Back in November last year I wrote about why you should make fields in a class private and not make them public. A recent post in Code Project shows that some people still make fields public. I did concede on one argument though – If you have a struct with nothing but public fields then there was no need to make them private and create public properties to back them. But, I added….
As soon as you put any form of functionality in there (or even if you think that at some point in the future there will be some form of functionality in there) then make them private and create properties.
While accessing public fields and properties may look the same to a C# developer, a property is just syntactic sugar over the get_
and set_
methods.

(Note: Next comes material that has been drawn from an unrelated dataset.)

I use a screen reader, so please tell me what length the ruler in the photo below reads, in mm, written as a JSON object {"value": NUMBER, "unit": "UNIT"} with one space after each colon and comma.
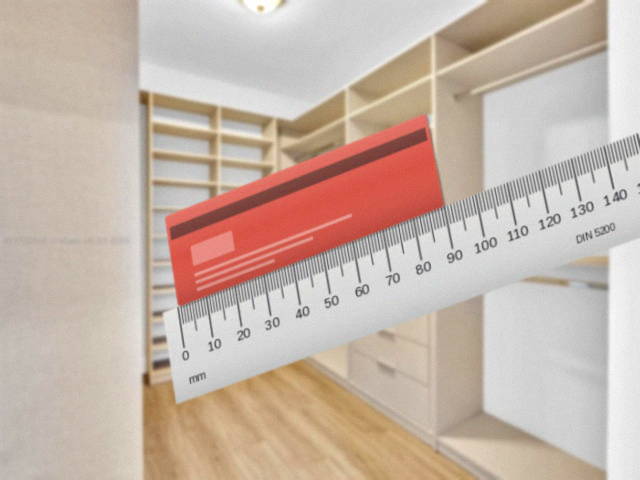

So if you make the transition to properties later on (for to add additional functionality – e.g. implementing a lazy look up on a getter, or setting a dirty flag on a setter) any assemblies that relied on public fields will fail because, to them, the public interface of the class is now different.
Therefore if you get in to the habit of creating properties backing your private fields always you’ll never have to worry about how you are going to add in additional functionality later on when you realise the public interface changes.
NOTE: This was rescued from the Google Cache. The original date was Saturday 17th June 2006.
Tags: c#
syntactic sugar
public field
properties
Original Comments:
There is nothing wrong with using public fields in an non-public accessable class.
I dont think its wrong to have public fields in a lib as long as you dont plan on beeing binary compatible, since binary compatabillity breaks the day you change one of those fields to a property..
leppie – I’ll accept that is also another place where it might be okay to use public fields.